Finished and full paper journal #34.
“At the Public Library at Forty-second Street I saw the room of manuscripts. It looked like a jail cell. It was locked, and not only locked but it had a heavy iron-grille door like that of a prison. It was more terrible to me, this burying of manuscripts, than the burial of a body in the earth. Perhaps because I have been tormented by the ethical conflict of the diary. Should I destroy it for the sake of human beings it might wound, or keep it because it has value for human beings. I received my life from books. So I would be killing a life-giving creation, to save a few from the truth. But who saved me from the truth? No one ever spared me that. The world needs the truth. No matter how painful. Because when people bury the truth it festers. The grilled, locked room of the Public Library is also the tomb in which we lock the dangerous truths.

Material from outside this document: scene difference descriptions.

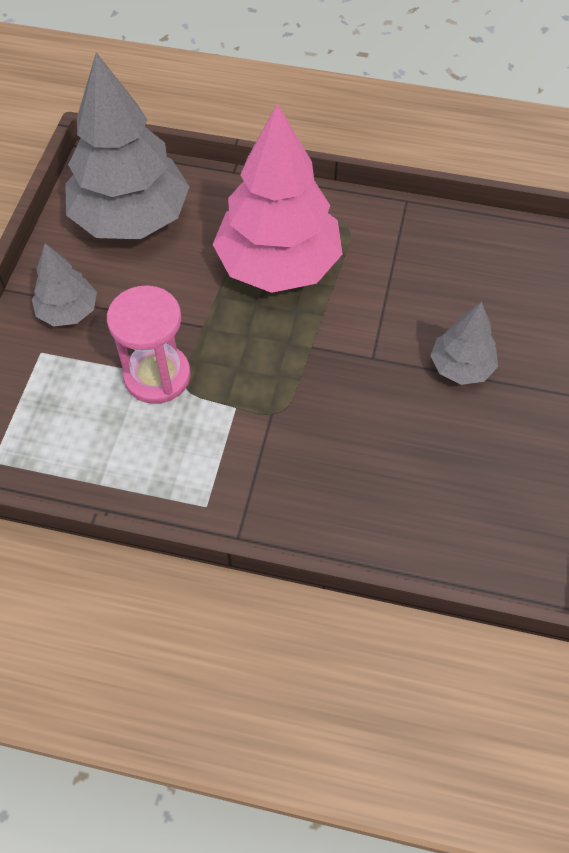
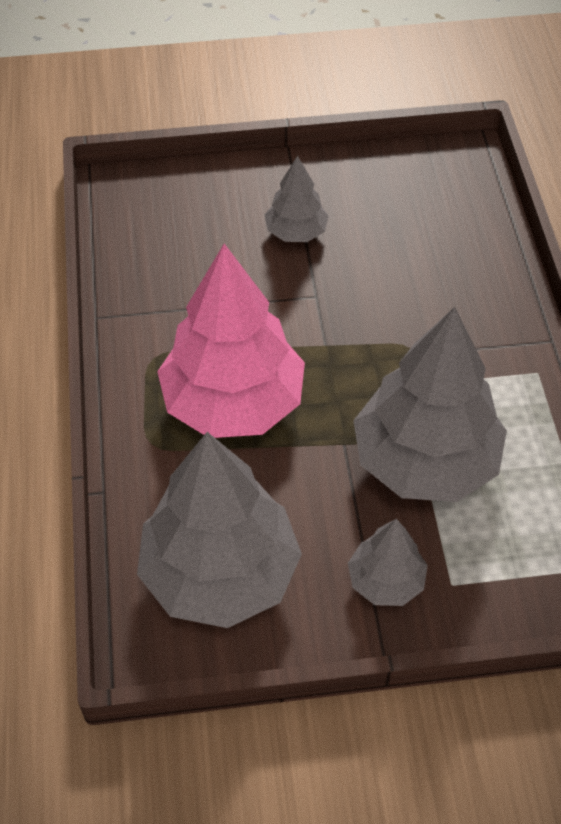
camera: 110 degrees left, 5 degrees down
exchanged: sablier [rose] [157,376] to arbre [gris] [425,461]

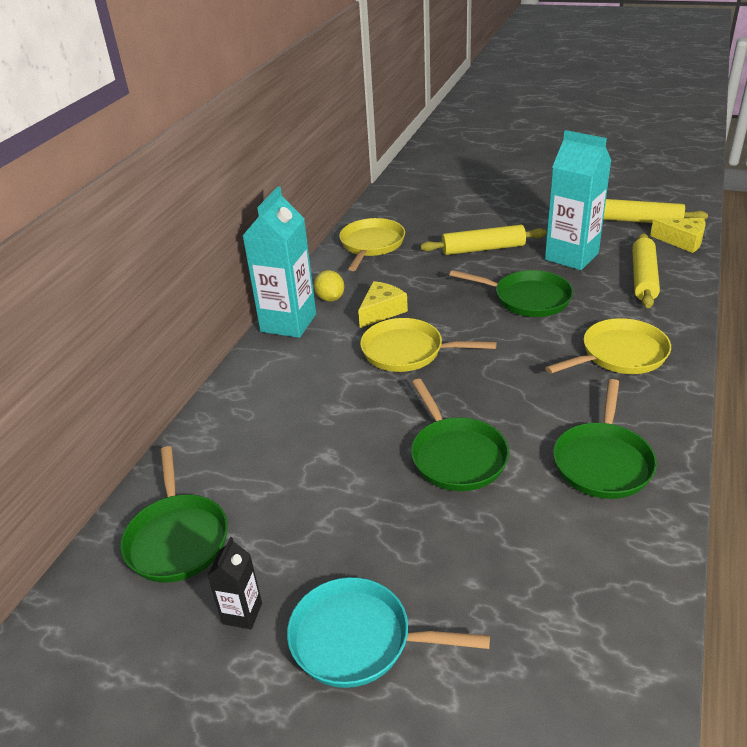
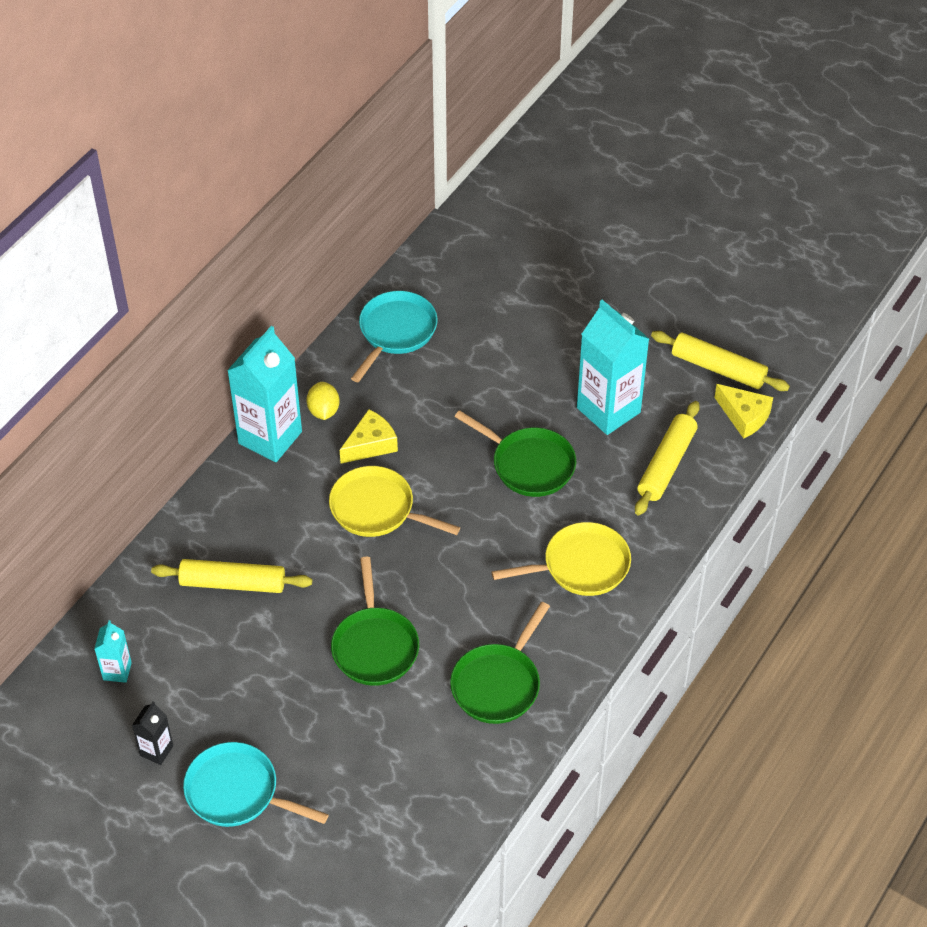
camera: 10 degrees right, 15 degrees up
relocated: rouleau à pâtisserie [jaune] [483,249] to [233,583]
exchanged: poêle [vert] [177,538] to brique de lait [turquoise] [117,671]
colour: poêle [jaune] [371,245] to poêle [turquoise] [395,332]

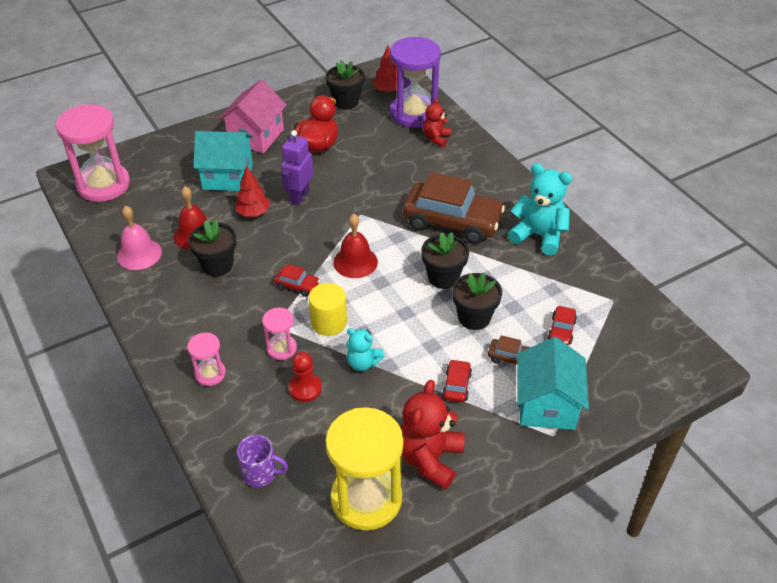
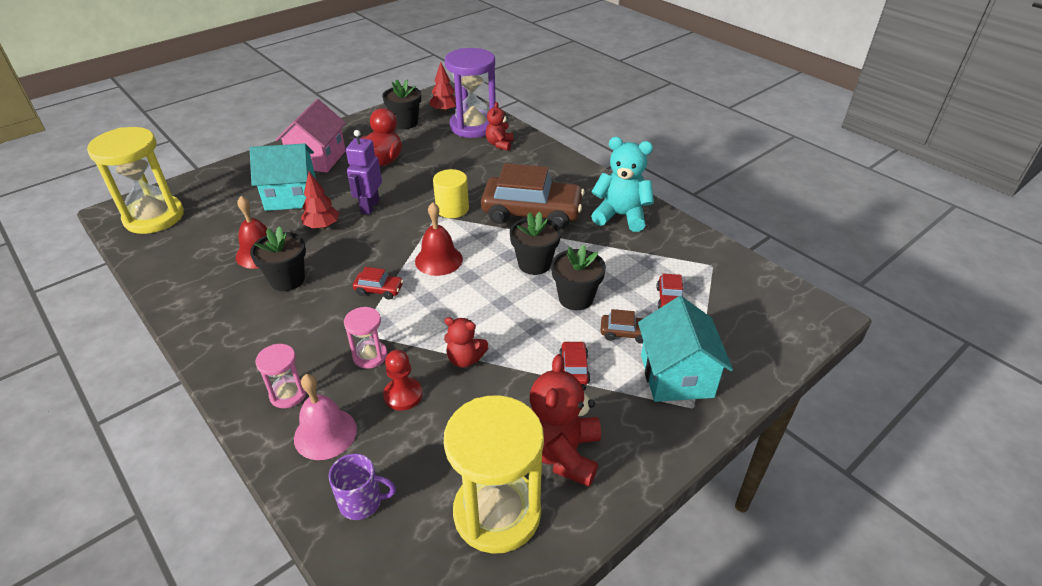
camera: 10 degrees left, 5 degrees down
relocated: cloche [rose] [139,254] to [325,433]; cylindre [jaune] [329,322] to [452,209]
colour: sablier [rose] [103,185] to sablier [jaune] [154,217]; ours en peluche [turquoise] [363,363] to ours en peluche [rouge] [465,359]

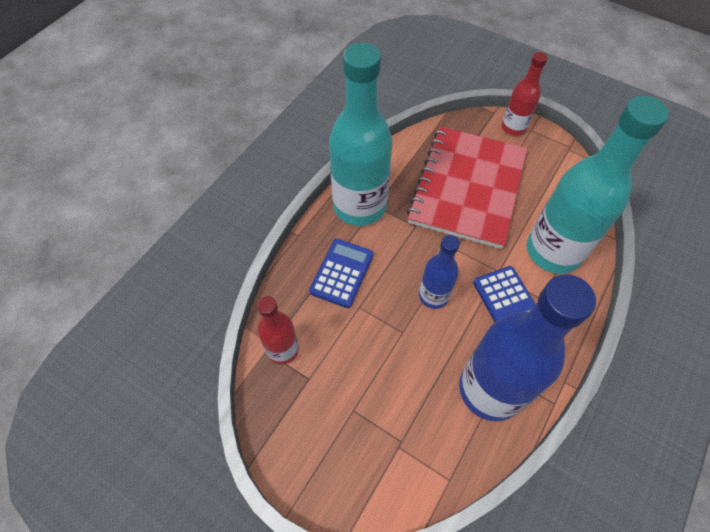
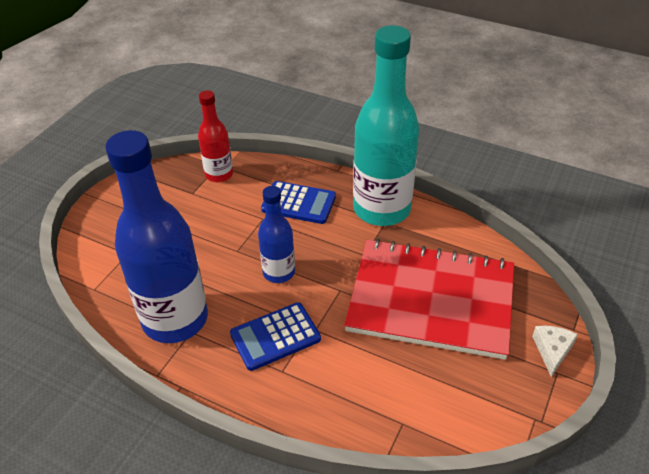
camera: 85 degrees right, 15 degrees down
missing: bouteille [turquoise] [553,251]
exchanged: bouteille [rouge] [513,128] to fromage [blanc] [552,350]

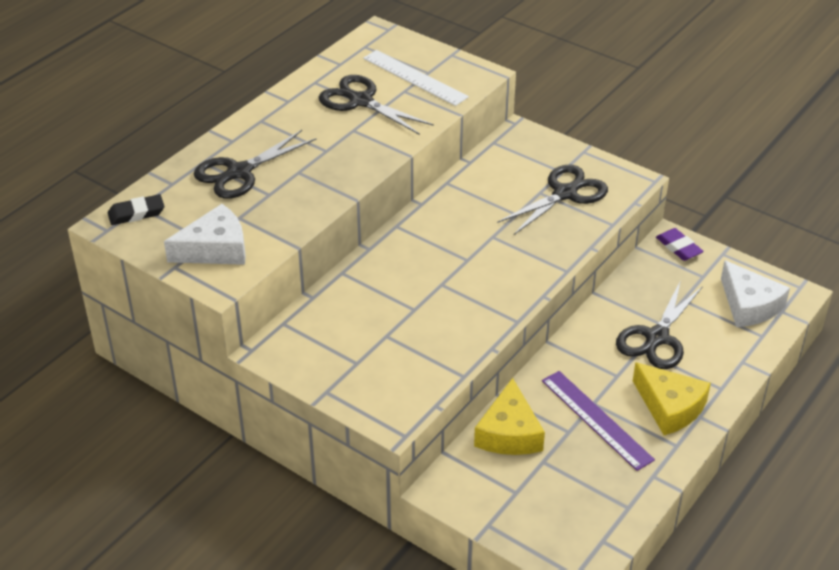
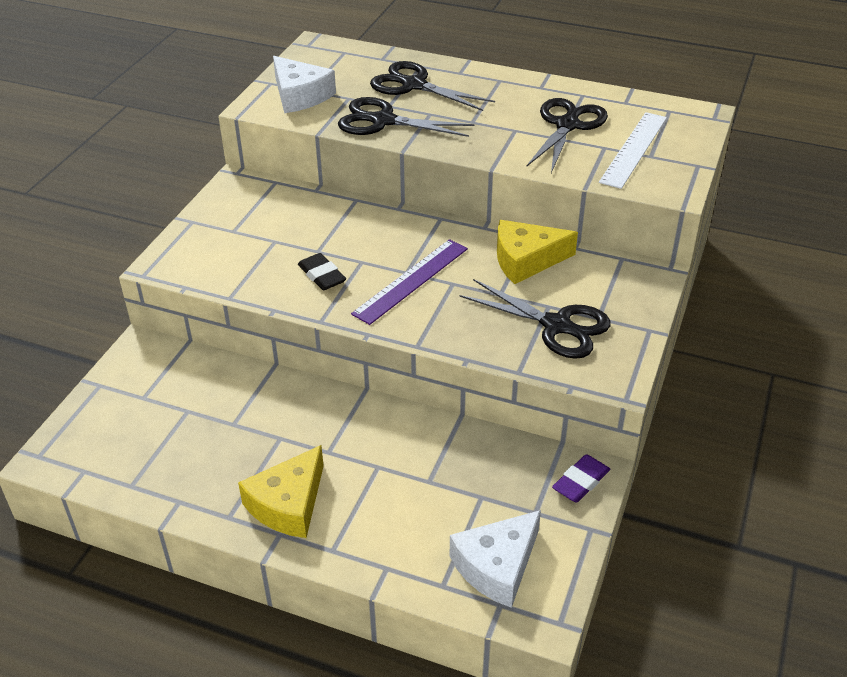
camera: 75 degrees right, 0 degrees up
relocated: gomme [noir] [136,213] to [322,275]; ciseaux [noir] [657,338] to [383,121]; règle [violet] [596,419] to [411,281]; fromage [jaune] [509,433] to [526,260]

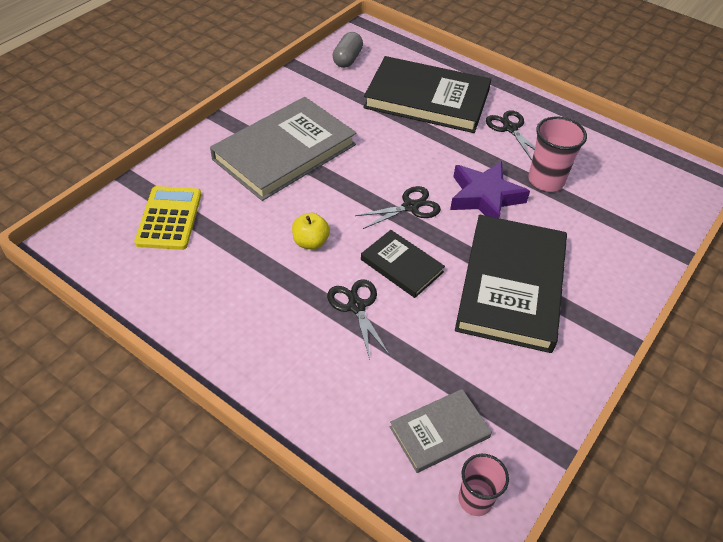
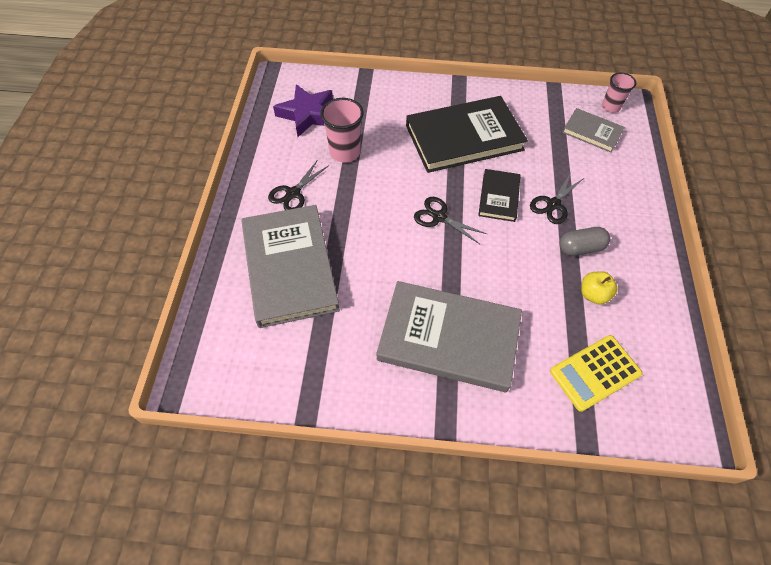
camera: 120 degrees left, 10 degrees up
relocated: gélule [gris] [347,59] to [580,248]; étoile [violet] [485,197] to [307,114]; pomme [jaune] [310,242] to [593,294]
colour: livre [noir] [427,99] to livre [gris] [290,267]

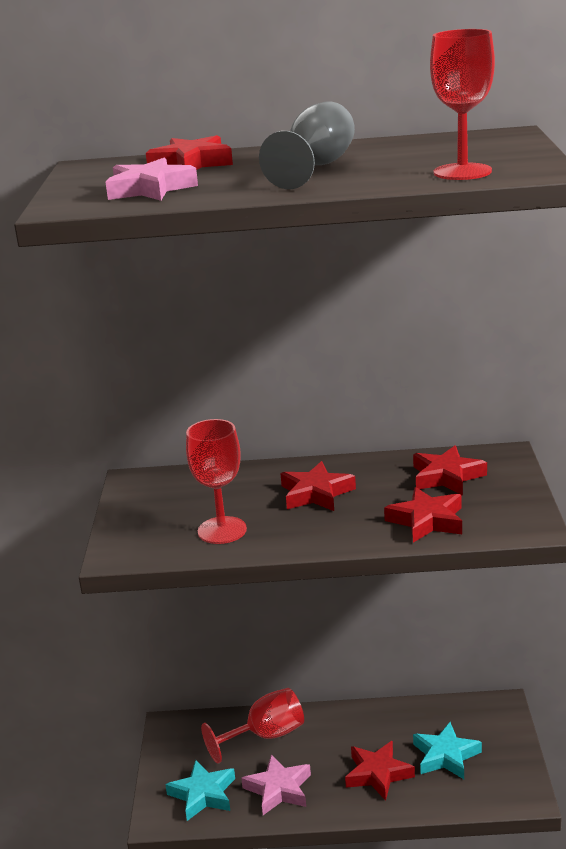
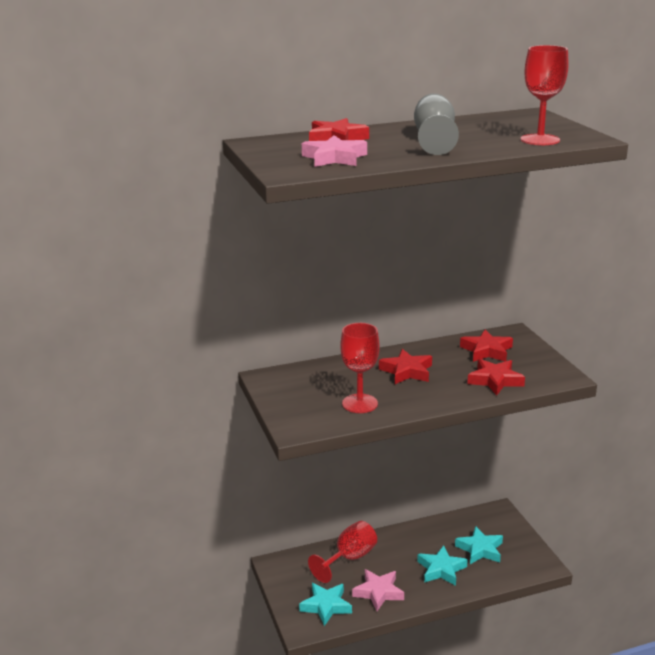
camera: 20 degrees left, 0 degrees up
colour: étoile [rouge] [378,774] to étoile [turquoise] [441,569]

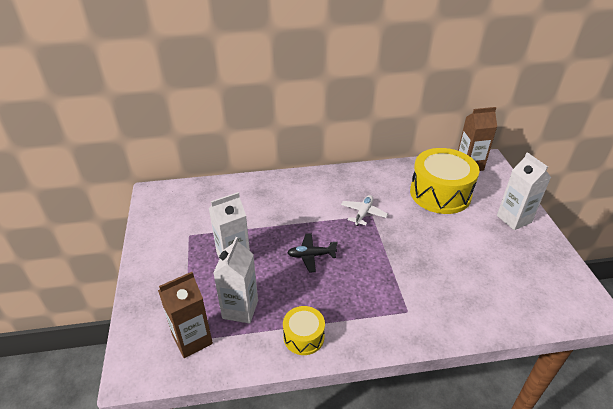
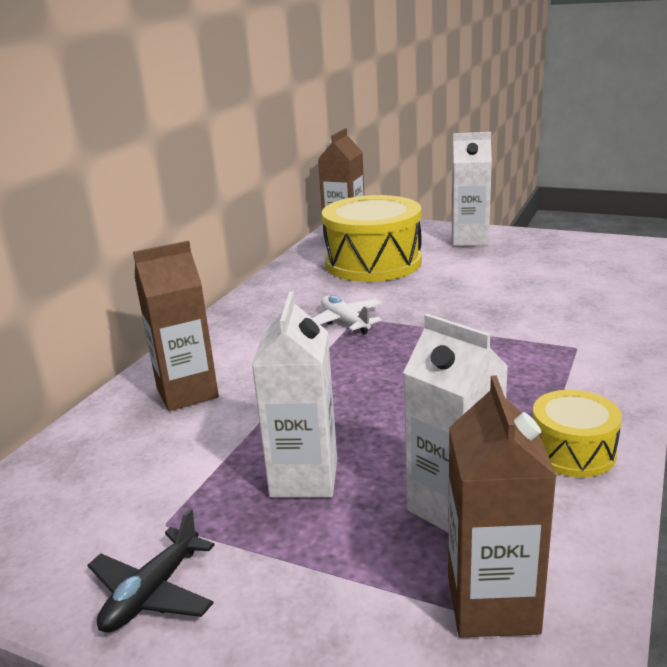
camera: 55 degrees left, 15 degrees down
appeared: brique de lait [marron] [187,393]
relocated: avion [noir] [311,255] to [152,593]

I cannot imagine my diaries there. Read in gloom and darkness, not in the sun and by the sea.”
- Anaïs Nin, The Diary of Anais Nin Volume Five 1947-1955
I looked through the Gideon Bible in my motel room for tales of great destruction. The sun was risen upon the Earth when Lot entered into Zo-or, I read. Then the Lord rained upon Sodom and upon Gomorrah brimstone and fire from the Lord out of Heaven; and He overthrew those cities, and all the plain, and all the inhabitants of the cities, and that which grew upon the ground.
So it goes.
Those were vile people in both those cities, as is well known. The world was better off without them.
And Lot’s wife, of course, was told not to look back where all those people and their homes had been. But she did look back, and I love her for that, because it was so human.
So she was turned to a pillar of salt. So it goes.
The thing about writing is not to talk, but to do it; no matter how bad or even mediocre it is, the process and production is the thing, not the sitting and theorizing about how one should write ideally, or how well one could write if one really wanted to or had the time.